YOUR TASK> In the text on physical intelligence, what does proprioception describe?

READING TEXT>
What does all of this have to do with squats and rows? The answer is a pair of five-dollar words: proprioception and interoception. These are the link between the skills of movement to the skills of self-regulation. Proprioception describes our sense of where our body is in space. Interoception describes our ability to feel what is going on inside. These senses are at the core of physical intelligence. The reason is simple: if you can’t feel what’s going on, everything else is guesswork. That’s why helping people cultivate their awareness is one of our priorities at Bang.
Data is not the destination
My Fitness Pal is a super-popular app. It allows people to track their calories and macros with a fairly high degree of precision (assuming that they’re weighing and measuring everything properly). A few years ago, the app had a server issue that took it offline for a day. People flipped their wigs. They didn’t know what to eat—or when. I was one of them. I just happened to be following a hyper-structured nutrition plan at the time. So, when the app wouldn’t boot up, I recognized the mild panic I felt as not particularly helpful.
As tech has progressed, we’ve gained more and more opportunities to quantify our lives. From barbell velocity to heart rate variability. The goal here, always, is to gain insight into what’s working for us and to optimize it. In fact, the oldest piece of tech out there might be the mirror. We use mirrors to check our positioning and technique, among other things. Like all of the other examples, this is immensely helpful when our internal sense of what’s going on is markedly different from the data. Ultimately, these tools help us calibrate.

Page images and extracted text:
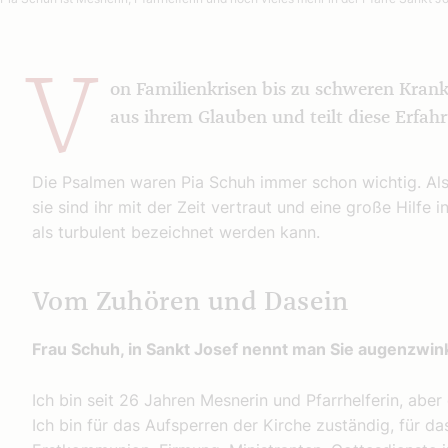
V
on Familienkrisen bis zu schweren Krankh
aus ihrem Glauben und teilt diese Erfah
Die Psalmen waren Pia Schuh immer schon wichtig. Als 
sie sind ihr mit der Zeit vertraut und eine große Hilf
als turbulent bezeichnet werden kann.
Vom Zuhören und Dasein
Frau Schuh, in Sankt Josef nennt man Sie augenzwin
Ich bin seit 26 Jahren Mesnerin und Pfarrhelferin, abe
Ich bin für das Aufsperren der Kirche zuständig, für da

PROBLEM SOLUTION> Proprioception describes our sense of where our body is in space.